The Story of CyProp Mis-selling and CLP's Expertise on the Matter
Thousands, mostly foreigners, bought off-plan properties in Cyprus during the 2000-2010 decade - or so they thought. Instead of an absolute title to their property, the Republic of Cyprus gave them rights to a property, which if and when built, would be in someone else’s land and be subject to charges by lenders and other creditors until the titles could be separated.
The separation of titles could take many years because instead of separating them before sale, the state accepts separation after the development is completed and proves fully compliant with planning. The chances of compliance are slim considering that planners require that they meet building regulations at the time of final inspection and not at the time permission was granted which ends up becoming a catch-up game between planners and developers. In the meantime, purchasers are at risk that the land could be foreclosed by creditors.
In this way, the state punishes the purchasers for possible planning breaches by the developers while allowing creditors to have the benefit of security over the land on which off-plan units have been sold. All at the expense of foreign purchasers and in favour of local creditors.
The story does not end there. Most lawyers in Cyprus did not consider it necessary to explain the risks to purchasers because this was the norm set by the state.
When purchasers realised the problem, they could not sell without making substantial losses because the properties were purchased at well above their market value. The reason was simple: Until recently, the Land Registry and the Tax Authorities in Cyprus used 1980 values as their benchmark which allowed developer/vendors of off-plan properties to set their own prices without the constraints of market set prices. To sell at such prices, ‘suitable’ purchasers had to be found in a parallel market who were oblivious of market prices. These were mostly foreigners or Cypriot ex-pats.
To find them such purchasers, the sales operation necessitated well-networked sales agents, rental guarantees, and easy/low-cost finance in foreign currencies. But each of these ‘benefits’ added its own loading on the cost to the ignorant purchaser.
Sales agents were paid up to 30% commission, rental guarantees were added to the price, easy finance meant that the borrower could often not afford to keep up with the repayments and borrowing in hard currencies meant that weaker currencies lost value against them and made the cost of repayments and the balance of the loan much higher than it would have otherwise been. The state of Cyprus has been encouraging such parallel markets since the property boom of the 1960s and continues to operate until recently as reported with the ‘Golden Visas’ scandal.
Some purchasers, ran into problems early and ended up in litigation with the developers. Most proceeded with the purchase and found themselves unable to keep up with repayments and unable to sell. Most filed actions against various parties in Cyprus and banks filed actions against defaulting borrowers. But the system of justice in Cyprus is notoriously slow. Cyprus regularly comes bottom of the Justice Scoreboard of the European Commission. It has no class action facilities, numerous irregularities in the operation of an already antiquated legal procedure and it takes on average 7-10 years for a case to reach trial. Cyprus, therefore, has been consistently proving the maxim that justice delayed is justice denied. Procedural recognition of EU Law is almost absent with such preliminary considerations as jurisdiction being pushed to be heard at the trial.
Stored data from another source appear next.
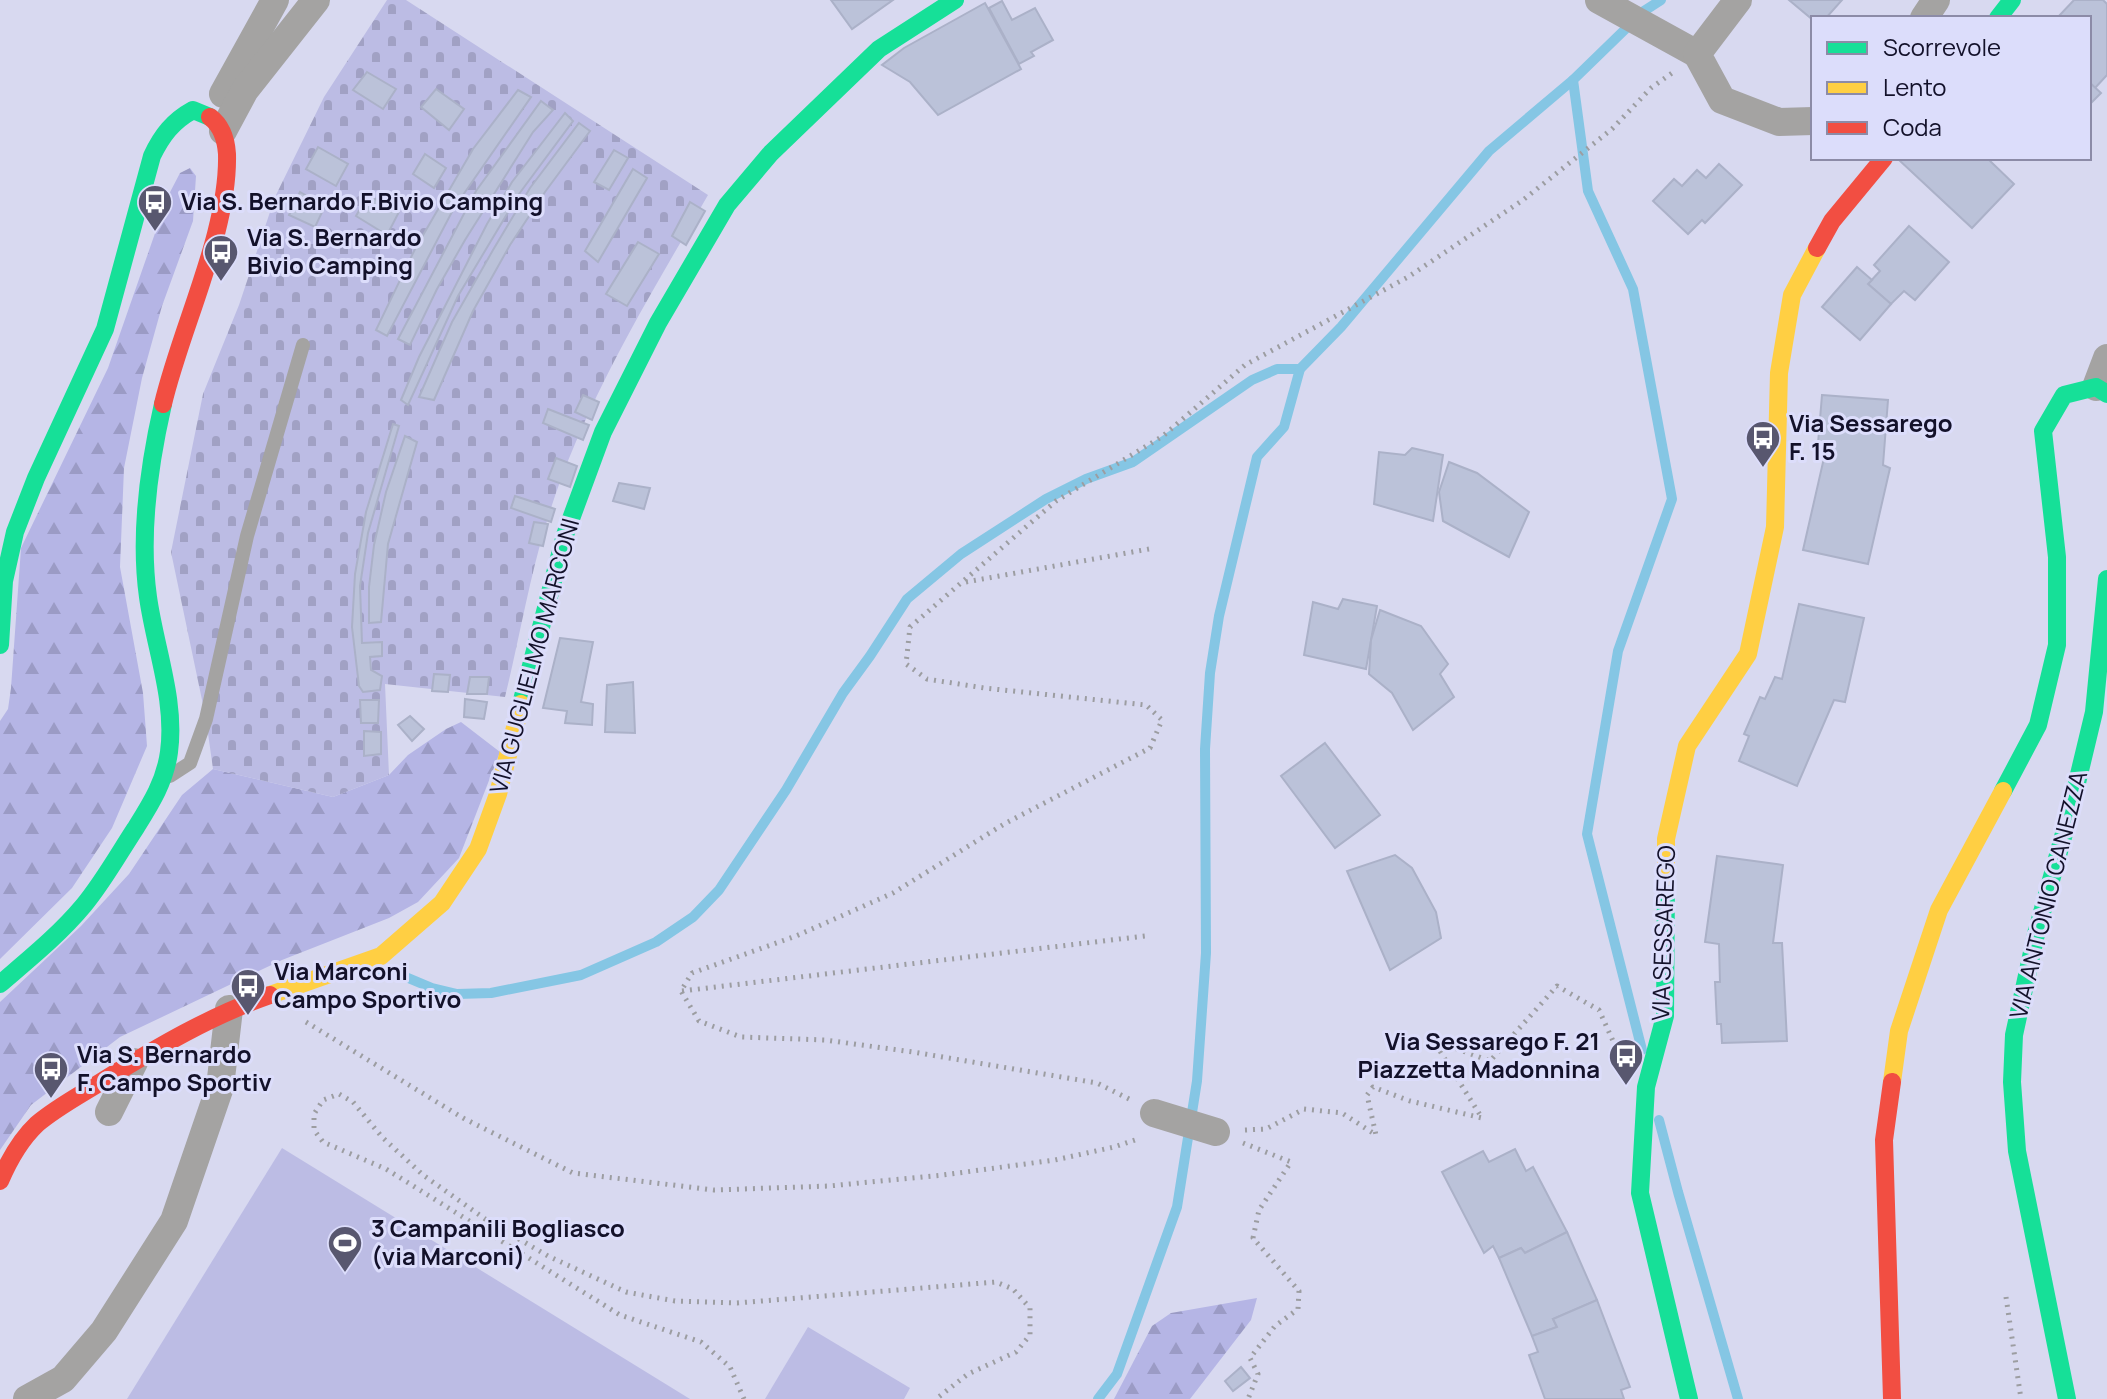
<svg xmlns="http://www.w3.org/2000/svg" width="2107" height="1399" viewBox="0 0 2107 1399" font-family="Manrope,sans-serif">
<style>
.forest{fill:url(#forest-firs)}
.cemetery{fill:url(#cemetery-stones)}
.pitch{fill:#bcbce4}
.lines{fill:none;stroke-linecap:round;stroke-linejoin:round}
.stream{stroke:#85c6e4;stroke-width:10}
.building{fill:#bbc2d9;stroke:#abb1c8;stroke-width:2}
.path{stroke:#9c9da1;stroke-width:5;stroke-dasharray:2 6;stroke-linecap:butt}
.lane{stroke:#a4a3a2;stroke-width:14}
.street{stroke:#a4a3a2;stroke-width:28}
.fast{stroke:#16e098;stroke-width:18}
.slow{stroke:#ffcf43;stroke-width:18}
.jam{stroke:#f24e42;stroke-width:18}
.labels{text-anchor:middle;stroke-width:6;stroke-linejoin:round;paint-order:stroke}
.poi-label{font-size:24px;font-weight:bold;fill:#13112a;stroke:#dcddfb;text-anchor:start}
.street-label{font-size:24px;fill:#13112a;stroke:#dcddfb}
</style>
<defs>
<pattern id="forest-firs" width="22" height="20" patternUnits="userSpaceOnUse" patternTransform="scale(2)"><rect width="22" height="20" fill="#b5b5e5"/><path d="M5 1l3.5 6h-7zM16 11l3.5 6h-7z" fill="#9b9bc5"/></pattern>
<pattern id="cemetery-stones" width="16" height="16" patternUnits="userSpaceOnUse" patternTransform="scale(2)"><rect width="16" height="16" fill="#bcbce4"/><path d="M2 7V4a2 2 0 0 1 4 0v3zM10 15v-3a2 2 0 0 1 4 0v3z" fill="#a1a1c4"/></pattern>
</defs>
<rect width="100%" height="100%" fill="#d8d9f0"/>
<g class="forest">
<path d="M190,168L196,176L193,221L162,306L142,378L124,468L120,567L143,693L147,746L112,828L72,888L0,959V721L8,709L11,688L21,548L108,368L168,196L180,173Z"/>
<path d="M461,722L500,752L459,858L418,902L389,918L282,960L120,1037L31,1105L0,1150V1002L81,926L129,874L182,795L213,769L333,797L389,775L408,755L446,729Z"/>
<path d="M1257,1298L1251,1320L1190,1399H1114L1152,1326L1171,1313Z"/>
</g>
<path class="cemetery" d="M387,0H406L708,195C647,301 581,407 546,524C529,580 519,640 505,697L385,684L389,775L333,797L213,769L206,719L171,552L203,394L239,305L275,197L324,97Z"/>
<g class="pitch">
<path d="M282,1148L690,1399H127Z"/>
<path d="M808,1327L910,1388L904,1399H765Z"/>
</g>
<g class="lines">
<g class="stream">
<path d="M376,972L401,975L432,988L457,994L491,993L581,975L656,942L693,917L719,890L786,790L843,693L870,656L907,599L961,554L1046,499L1086,479L1133,462L1252,380L1277,369H1300"/>
<path d="M1642,1050L1587,834L1618,651L1672,499L1633,289L1588,191L1573,80L1644,11L1661,0"/>
<path d="M1659,1120L1678,1192L1738,1399"/>
<path d="M1098,1399L1117,1374L1177,1207L1197,1081L1206,953L1205,749L1210,673L1219,616L1257,457L1284,427L1300,369L1341,327L1489,151L1573,80"/>
</g>
</g>
<g class="building">
<path d="M831,0H893L852,29Z"/>
<path d="M1789,0H1842L1826,18H1813V20Z"/>
<path d="M2074,0H2103L2107,4V75L2095,88L2089,82V18H2057Z"/>
<path d="M1002,1L1012,20L1035,8L1053,40L1031,52L1034,56L1019,64L989,8Z"/>
<path d="M985,3L1021,69L938,115L910,82L882,65L904,48Z"/>
<path d="M367,72L396,89L383,109L353,90Z"/>
<path d="M2089,82L2101,93L2089,105Z"/>
<path d="M436,89L464,109L449,130L421,107Z"/>
<path d="M518,90L531,97L454,208L387,336L376,330L415,249L473,149Z"/>
<path d="M541,101L553,110L533,132L465,240L437,289L410,345L398,339L476,191Z"/>
<path d="M565,113L573,121L519,194L458,296L408,405L401,400L419,357L487,224L512,182Z"/>
<path d="M579,123L590,131L545,192L510,245L473,311L434,400L419,397L452,322L493,250L530,188Z"/>
<path d="M318,147L348,164L336,186L306,169Z"/>
<path d="M614,150L628,158L609,190L594,182Z"/>
<path d="M425,154L446,168L434,188L413,174Z"/>
<path d="M1901,158H1987L2014,184L1972,228L1899,160Z"/>
<path d="M1719,164L1742,185L1705,223L1702,220L1688,234L1653,201L1674,179L1682,186L1697,170L1706,178Z"/>
<path d="M633,169L647,178L598,262L585,251Z"/>
<path d="M300,192L325,206L315,227L289,215Z"/>
<path d="M368,195L399,212L387,235L356,216Z"/>
<path d="M690,202L705,211L686,245L672,236Z"/>
<path d="M1909,226L1949,262L1915,300L1904,291L1891,304L1868,284L1880,271L1874,265Z"/>
<path d="M638,242L659,254L627,306L606,294Z"/>
<path d="M1857,267L1872,280L1868,284L1891,304L1860,340L1822,307Z"/>
<path d="M583,395L599,402L592,420L575,412Z"/>
<path d="M1822,395L1888,400L1883,465L1890,468L1868,564L1803,550L1824,458L1817,456Z"/>
<path d="M548,409L589,425L583,440L543,423Z"/>
<path d="M393,424L399,426L368,533L360,586L362,643L382,642V656L370,657L371,670L382,676L380,690L363,692L359,686L352,627L355,574L366,512Z"/>
<path d="M405,436L417,442L388,544L381,622L369,623V587L374,545L386,492Z"/>
<path d="M1412,448L1443,455L1433,521L1374,504L1379,452L1405,455Z"/>
<path d="M556,458L577,466L570,487L548,479Z"/>
<path d="M1449,462L1477,473L1529,512L1509,557L1443,521L1439,492Z"/>
<path d="M619,483L650,488L644,509L613,501Z"/>
<path d="M515,496L555,509L551,522L511,508Z"/>
<path d="M534,522L548,524L543,546L529,543Z"/>
<path d="M1343,599L1377,606L1366,669L1304,655L1313,602L1338,609Z"/>
<path d="M1799,604L1864,618L1845,702L1834,700L1797,786L1739,761L1749,736L1744,734L1760,697L1765,699L1775,677L1782,679Z"/>
<path d="M1380,610L1421,626L1448,664L1440,674L1454,697L1413,730L1392,693L1369,674L1371,640Z"/>
<path d="M560,638L593,642L581,702L593,704L592,725L565,723L567,711L543,708Z"/>
<path d="M434,674L450,675L448,692L432,691Z"/>
<path d="M470,677H489L487,694H467Z"/>
<path d="M633,682L635,733L605,732L607,685Z"/>
<path d="M465,699L487,702L484,719L464,717Z"/>
<path d="M360,700H379L378,723H361Z"/>
<path d="M410,716L424,729L412,741L398,725Z"/>
<path d="M364,731L381,732V754L364,756Z"/>
<path d="M1325,743L1380,815L1335,848L1281,776Z"/>
<path d="M1395,855L1412,868L1436,912L1441,938L1390,970L1347,871Z"/>
<path d="M1717,856L1783,865L1773,943H1782L1787,1041L1722,1043L1721,1024H1717L1715,982H1720L1719,944L1705,942Z"/>
<path d="M1515,1149L1526,1171L1533,1167L1567,1232L1525,1253L1521,1248L1499,1258L1493,1246L1484,1253L1442,1172L1483,1151L1489,1162Z"/>
<path d="M1567,1232L1597,1300L1553,1319L1557,1327L1532,1336L1499,1258L1521,1248L1525,1253Z"/>
<path d="M1597,1300L1630,1387L1621,1390L1624,1399H1545L1529,1355L1538,1352L1532,1336L1557,1327L1553,1319Z"/>
<path d="M1241,1367L1250,1378L1233,1391L1225,1381Z"/>
</g>
<g class="lines">
<g class="path">
<path d="M966,582L1149,549"/>
<path d="M682,991L1145,936"/>
<path d="M306,1022L463,1118L573,1173L714,1190L829,1186L943,1175L1055,1160L1114,1147L1138,1139"/>
<path d="M1129,1099L1097,1083L913,1052L825,1040L741,1037L699,1021L681,991L692,973L796,936L893,893L1004,824L1150,748L1162,720L1146,705L984,688L927,679L906,664L910,627L1056,501L1163,436L1245,365L1408,277L1523,200L1612,129L1651,88L1672,73"/>
<path d="M1245,1130L1266,1129L1304,1109L1342,1113L1376,1135L1367,1095L1373,1087L1410,1101L1482,1118L1433,1040L1490,1061L1557,986L1599,1010L1618,1052"/>
<path d="M1243,1143L1291,1162L1259,1210L1253,1238L1299,1291L1298,1309L1275,1326L1250,1358L1258,1374L1248,1399"/>
<path d="M2006,1297L2021,1399"/>
<path d="M744,1399L730,1367L701,1342L620,1315L386,1169L323,1142L314,1130V1114L323,1100L339,1094L353,1102L382,1137L423,1175L488,1221L548,1256L626,1292L675,1301L737,1303L996,1282L1013,1289L1030,1308V1335L1016,1352L968,1374L936,1399"/>
</g>
<path class="lane" d="M170,776L190,763L206,719L247,536L303,345"/>
<g class="street">
<path d="M1599,0L1697,54"/>
<path d="M1738,0L1697,54L1722,100L1779,122L1813,121"/>
<path d="M1924,18L1936,0"/>
<path d="M223,94L275,0"/>
<path d="M223,131L245,90L316,0"/>
<path d="M2096,387L2107,358"/>
<path d="M109,1112L134,1062"/>
<path d="M1154,1113L1216,1132"/>
<path d="M27,1399L63,1379L104,1331L174,1221L220,1087L229,1009"/>
</g>
<g class="fast">
<path d="M1998,18L2012,0"/>
<path d="M0,645L4,581L15,532L36,478L105,329L152,156C162,135 173,121 193,110L210,117"/>
<path d="M521,704L565,535L603,432L658,323L727,205L771,153L879,49L955,0"/>
<path d="M2003,791L2038,725L2057,645V557L2043,431L2064,395L2096,387L2107,394"/>
<path d="M1666,877L1665,1016L1646,1087L1640,1193L1689,1399"/>
<path d="M0,984C29,959 59,935 84,905C103,882 118,855 135,829C150,805 165,782 169,752C176,700 155,648 148,597C139,533 149,465 163,404"/>
<path d="M2067,1399L2017,1151L2012,1082L2014,1035L2036,934L2070,812L2094,712L2107,579"/>
</g>
<g class="slow">
<path d="M1666,877V839L1687,746L1748,654L1775,527L1779,373L1792,295L1817,248"/>
<path d="M270,995L381,956L442,903L478,849L498,794L521,704"/>
<path d="M1892,1082L1899,1031L1939,910L2003,791"/>
</g>
<g class="jam">
<path d="M1817,248L1832,221L1884,158"/>
<path d="M163,404C181,327 229,232 227,154C226,139 222,126 210,117"/>
<path d="M1892,1082L1884,1140L1892,1399"/>
<path d="M0,1181C9,1160 20,1140 37,1124C57,1107 82,1094 104,1080C158,1047 210,1016 270,995"/>
</g>
</g>
<defs>
<g id="bus-pin" transform="scale(1.8)"><path d="M0 17L-7.5 6A9.5 9.5 0 1 1 7.5 6Z" fill="#58576f" stroke="#dcddfb"/><path d="M-5-6H5V4H4V6H2V4H-2V6H-4V4H-5ZM-3.5-4V0h7V-4ZM-3.5 1.2v1.5H-2V1.2ZM2 1.2v1.5H3.5V1.2Z" fill="#fff"/></g>
<g id="stadium-pin" transform="scale(1.8)"><path d="M0 17L-7.5 6A9.5 9.5 0 1 1 7.5 6Z" fill="#58576f" stroke="#dcddfb"/><path d="M0-5a6.5 5 0 1 0 0 10a6.5 5 0 1 0 0-10ZM-3.5-1.8h7v3.6h-7Z" fill="#fff"/></g>
</defs>
<g fill-rule="evenodd">
<use href="#bus-pin" x="155" y="202"/>
<use href="#bus-pin" x="221" y="252"/>
<use href="#bus-pin" x="1763" y="438"/>
<use href="#bus-pin" x="248" y="986"/>
<use href="#bus-pin" x="1626" y="1056"/>
<use href="#bus-pin" x="51" y="1069"/>
<use href="#stadium-pin" x="345" y="1243"/>
</g>
<g class="labels">
<g class="poi-label">
<text x="181" y="210">Via S. Bernardo F.Bivio Camping</text>
<text x="247" y="246">Via S. Bernardo<tspan x="247" dy="28">Bivio Camping</tspan></text>
<text x="1789" y="432">Via Sessarego<tspan x="1789" dy="28">F. 15</tspan></text>
<text x="274" y="980">Via Marconi<tspan x="274" dy="28">Campo Sportivo</tspan></text>
<text x="1600" y="1050" text-anchor="end">Via Sessarego F. 21<tspan x="1600" dy="28">Piazzetta Madonnina</tspan></text>
<text x="77" y="1063">Via S. Bernardo<tspan x="77" dy="28">F. Campo Sportiv</tspan></text>
<text x="371" y="1237">3 Campanili Bogliasco<tspan x="371" dy="28">(via Marconi)</tspan></text>
</g>
<g class="street-label">
<text transform="translate(535 656) rotate(-75)" y="8">VIA GUGLIELMO MARCONI</text>
<text transform="translate(2049 895) rotate(-76)" y="8">VIA ANTONIO CANEZZA</text>
<text transform="translate(1664 933) rotate(-88)" y="8">VIA SESSAREGO</text>
</g>
</g>
<rect x="1811" y="16" width="280" height="144" fill="#dcddfb" stroke="#8c8ba7" stroke-width="2"/>
<rect x="1827" y="42" width="40" height="12" fill="#16e098" stroke="#8c8ba7" stroke-width="2"/>
<text x="1883" y="56" font-size="24" fill="#13112a">Scorrevole</text>
<rect x="1827" y="82" width="40" height="12" fill="#ffcf43" stroke="#8c8ba7" stroke-width="2"/>
<text x="1883" y="96" font-size="24" fill="#13112a">Lento</text>
<rect x="1827" y="122" width="40" height="12" fill="#f24e42" stroke="#8c8ba7" stroke-width="2"/>
<text x="1883" y="136" font-size="24" fill="#13112a">Coda</text>
</svg>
Click Law Partners Solicitors in London, have been representing over a thousand clients through this predicament. The firm adopted the view that to hold the parties involved responsible for all their losses, it would have to prove conspiracy between them when the coincidence of events could not be shown to be a plan by civil parties but a state of affairs presided over by the state of Cyprus since the 1960s. The state has been aware of these events and has allowed these violations of rights to persist. In these circumstances, a court may consider that it is not civil parties but the state that is liable for particular, if not all of the losses.
The firm, therefore, has reached settlements on behalf of its clients with the civil parties in order to mitigate their losses and is launching a Residual Losses Claim against the Republic of Cyprus.